Explications avec Virginia Tilley, coauteure du rapport, de passage à Genève.
Par Christophe Koessler, le 8 avril 2018 - Le Courrier

Qualifier Israël de régime d’apartheid est-il erroné ou excessif? La Commission économique et sociale pour l’Asie occidentale des Nations Unies a voulu en avoir le cœur net en confiant une étude sur le sujet à deux universitaires. Publié en 2017, le rapport de Richard Falk, ancien rapporteur spécial de l’ONU sur les territoires occupés, et de Virginia Tilley, professeure étasunienne spécialisée dans les conflits à caractère racial ou ethnique, est pourtant passé presque inaperçu.

Et pour cause: postée sur le site des Nations Unies, l’étude en a vite été retirée: «Notre rapport a été validé par les Nations Unies et nous n’avons reçu aucune critique sur le fond.
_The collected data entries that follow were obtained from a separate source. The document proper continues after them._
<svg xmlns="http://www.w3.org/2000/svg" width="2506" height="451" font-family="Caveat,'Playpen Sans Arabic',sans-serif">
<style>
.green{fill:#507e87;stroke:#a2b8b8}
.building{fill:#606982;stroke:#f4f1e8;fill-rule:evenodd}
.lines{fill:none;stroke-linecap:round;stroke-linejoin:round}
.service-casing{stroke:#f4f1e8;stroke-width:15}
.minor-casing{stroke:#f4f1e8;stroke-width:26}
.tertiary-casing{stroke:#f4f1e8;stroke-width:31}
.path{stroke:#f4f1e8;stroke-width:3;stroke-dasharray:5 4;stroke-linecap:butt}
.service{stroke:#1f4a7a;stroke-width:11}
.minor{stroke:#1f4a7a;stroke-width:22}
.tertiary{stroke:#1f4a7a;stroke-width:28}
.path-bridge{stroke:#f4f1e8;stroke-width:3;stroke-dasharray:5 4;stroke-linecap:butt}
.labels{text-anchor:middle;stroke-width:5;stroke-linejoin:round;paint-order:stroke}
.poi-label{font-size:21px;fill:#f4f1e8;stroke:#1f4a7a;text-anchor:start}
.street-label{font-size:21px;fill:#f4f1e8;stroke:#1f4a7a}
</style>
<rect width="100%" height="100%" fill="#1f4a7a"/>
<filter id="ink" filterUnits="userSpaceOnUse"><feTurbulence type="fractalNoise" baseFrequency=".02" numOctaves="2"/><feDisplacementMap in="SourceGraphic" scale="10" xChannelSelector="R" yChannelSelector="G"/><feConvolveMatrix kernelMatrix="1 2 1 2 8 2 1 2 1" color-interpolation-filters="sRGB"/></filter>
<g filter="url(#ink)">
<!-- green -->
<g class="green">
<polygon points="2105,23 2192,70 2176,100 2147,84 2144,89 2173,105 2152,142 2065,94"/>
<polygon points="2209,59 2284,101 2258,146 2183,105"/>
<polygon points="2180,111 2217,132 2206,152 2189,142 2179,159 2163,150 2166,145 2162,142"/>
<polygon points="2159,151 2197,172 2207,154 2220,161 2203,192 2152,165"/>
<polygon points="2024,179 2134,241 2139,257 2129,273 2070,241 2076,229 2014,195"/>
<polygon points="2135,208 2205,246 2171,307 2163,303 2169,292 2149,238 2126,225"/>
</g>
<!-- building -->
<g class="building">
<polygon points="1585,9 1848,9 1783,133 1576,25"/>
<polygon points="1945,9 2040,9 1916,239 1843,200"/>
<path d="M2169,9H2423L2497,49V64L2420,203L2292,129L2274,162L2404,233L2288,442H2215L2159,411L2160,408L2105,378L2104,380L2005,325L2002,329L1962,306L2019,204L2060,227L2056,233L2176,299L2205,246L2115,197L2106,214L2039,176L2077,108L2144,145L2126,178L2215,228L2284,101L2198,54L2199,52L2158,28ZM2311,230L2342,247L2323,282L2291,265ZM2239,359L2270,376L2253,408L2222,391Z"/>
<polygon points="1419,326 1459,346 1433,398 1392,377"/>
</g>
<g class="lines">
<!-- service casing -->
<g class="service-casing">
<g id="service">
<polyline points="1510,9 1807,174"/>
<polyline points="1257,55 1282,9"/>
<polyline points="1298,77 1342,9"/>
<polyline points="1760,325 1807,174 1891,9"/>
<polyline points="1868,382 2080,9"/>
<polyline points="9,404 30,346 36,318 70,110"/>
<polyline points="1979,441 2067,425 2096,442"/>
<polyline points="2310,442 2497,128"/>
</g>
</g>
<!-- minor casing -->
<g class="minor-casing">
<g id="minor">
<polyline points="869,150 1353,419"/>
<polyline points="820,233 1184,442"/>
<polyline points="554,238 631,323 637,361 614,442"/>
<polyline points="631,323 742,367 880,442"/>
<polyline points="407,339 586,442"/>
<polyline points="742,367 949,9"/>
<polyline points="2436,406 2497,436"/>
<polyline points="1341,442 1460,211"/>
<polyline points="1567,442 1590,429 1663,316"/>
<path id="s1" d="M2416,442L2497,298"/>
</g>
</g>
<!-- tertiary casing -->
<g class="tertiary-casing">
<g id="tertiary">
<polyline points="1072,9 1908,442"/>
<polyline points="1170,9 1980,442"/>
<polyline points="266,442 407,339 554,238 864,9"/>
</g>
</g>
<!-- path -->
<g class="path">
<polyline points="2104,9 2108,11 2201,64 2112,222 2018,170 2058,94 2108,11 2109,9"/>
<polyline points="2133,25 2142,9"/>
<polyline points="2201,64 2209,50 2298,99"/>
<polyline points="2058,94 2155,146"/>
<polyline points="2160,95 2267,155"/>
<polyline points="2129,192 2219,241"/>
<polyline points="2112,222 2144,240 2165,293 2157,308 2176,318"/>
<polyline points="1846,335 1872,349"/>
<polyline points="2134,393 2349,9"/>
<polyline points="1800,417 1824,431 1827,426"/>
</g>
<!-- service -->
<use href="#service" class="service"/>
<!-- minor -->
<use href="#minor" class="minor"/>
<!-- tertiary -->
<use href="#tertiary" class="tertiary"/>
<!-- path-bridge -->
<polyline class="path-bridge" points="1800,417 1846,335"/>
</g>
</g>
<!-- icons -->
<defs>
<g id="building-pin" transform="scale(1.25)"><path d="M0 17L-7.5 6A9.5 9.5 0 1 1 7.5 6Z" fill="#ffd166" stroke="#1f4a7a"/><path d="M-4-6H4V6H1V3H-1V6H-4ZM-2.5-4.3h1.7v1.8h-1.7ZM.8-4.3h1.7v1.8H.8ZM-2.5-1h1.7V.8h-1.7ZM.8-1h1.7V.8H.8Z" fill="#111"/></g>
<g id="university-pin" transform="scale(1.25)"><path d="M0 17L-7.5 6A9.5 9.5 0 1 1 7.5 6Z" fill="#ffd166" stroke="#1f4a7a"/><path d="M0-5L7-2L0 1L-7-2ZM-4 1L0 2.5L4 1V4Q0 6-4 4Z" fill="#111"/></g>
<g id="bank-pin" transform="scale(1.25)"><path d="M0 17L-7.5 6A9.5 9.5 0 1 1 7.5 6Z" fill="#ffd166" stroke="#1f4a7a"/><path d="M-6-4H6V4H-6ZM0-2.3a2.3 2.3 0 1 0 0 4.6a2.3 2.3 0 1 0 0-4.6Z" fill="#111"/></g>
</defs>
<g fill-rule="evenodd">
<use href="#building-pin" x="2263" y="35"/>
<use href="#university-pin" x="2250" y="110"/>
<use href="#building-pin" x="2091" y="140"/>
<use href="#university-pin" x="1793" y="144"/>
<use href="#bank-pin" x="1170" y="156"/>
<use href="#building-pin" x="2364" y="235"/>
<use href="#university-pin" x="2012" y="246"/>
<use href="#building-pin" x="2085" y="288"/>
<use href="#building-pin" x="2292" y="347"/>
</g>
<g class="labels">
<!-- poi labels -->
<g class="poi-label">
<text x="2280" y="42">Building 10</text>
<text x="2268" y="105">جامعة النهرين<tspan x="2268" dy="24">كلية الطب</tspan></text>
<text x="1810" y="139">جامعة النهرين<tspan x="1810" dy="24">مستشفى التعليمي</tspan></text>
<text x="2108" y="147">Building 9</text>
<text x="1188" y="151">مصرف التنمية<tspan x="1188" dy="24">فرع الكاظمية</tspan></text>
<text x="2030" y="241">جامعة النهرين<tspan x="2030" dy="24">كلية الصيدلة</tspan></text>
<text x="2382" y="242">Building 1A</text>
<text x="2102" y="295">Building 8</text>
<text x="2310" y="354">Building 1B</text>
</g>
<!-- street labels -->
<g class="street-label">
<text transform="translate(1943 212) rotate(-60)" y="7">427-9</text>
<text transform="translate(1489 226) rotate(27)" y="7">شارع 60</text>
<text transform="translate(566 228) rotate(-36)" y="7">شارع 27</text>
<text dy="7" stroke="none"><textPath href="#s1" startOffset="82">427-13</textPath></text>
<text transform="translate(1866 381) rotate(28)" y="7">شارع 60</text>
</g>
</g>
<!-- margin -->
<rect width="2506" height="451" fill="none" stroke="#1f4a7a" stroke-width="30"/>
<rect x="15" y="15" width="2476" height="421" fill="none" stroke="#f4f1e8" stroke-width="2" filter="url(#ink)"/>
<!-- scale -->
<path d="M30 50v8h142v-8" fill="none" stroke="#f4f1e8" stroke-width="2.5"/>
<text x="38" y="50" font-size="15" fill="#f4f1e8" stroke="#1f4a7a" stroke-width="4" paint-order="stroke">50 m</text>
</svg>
Mais, mis sous pression par Israël et ses soutiens, le secrétaire général de l’ONU a prétexté que le texte n’avait pas été soumis selon les règles de procédures. Ce qui est faux», assure Virginia Tilley au Courrier. La spécialiste était de passage fin mars à Genève pour y donner une conférence à l’Institut des hautes études internationales et du développement.

«Actes inhumains»

Il faut dire que les conclusions du rapport n’y vont pas par quatre chemins: «Les preuves disponibles établissent au-delà de tout doute raisonnable qu’Israël est coupable de politiques et de pratiques qui constituent le crime d’apartheid tel que défini juridiquement dans le droit international.» Pour les auteurs de l’étude, l’apartheid s’applique selon eux tant aux Palestiniens des territoires occupés et de la bande de Gaza, à ceux qui vivent à Jérusalem-Est et en Israël, qu’aux réfugiés demeurant dans d’autres pays. «Tous ces éléments que nous voyions au départ comme séparés, compartimentés, proviennent d’une même logique première: la discrimination raciale», précise Virginia Tilley.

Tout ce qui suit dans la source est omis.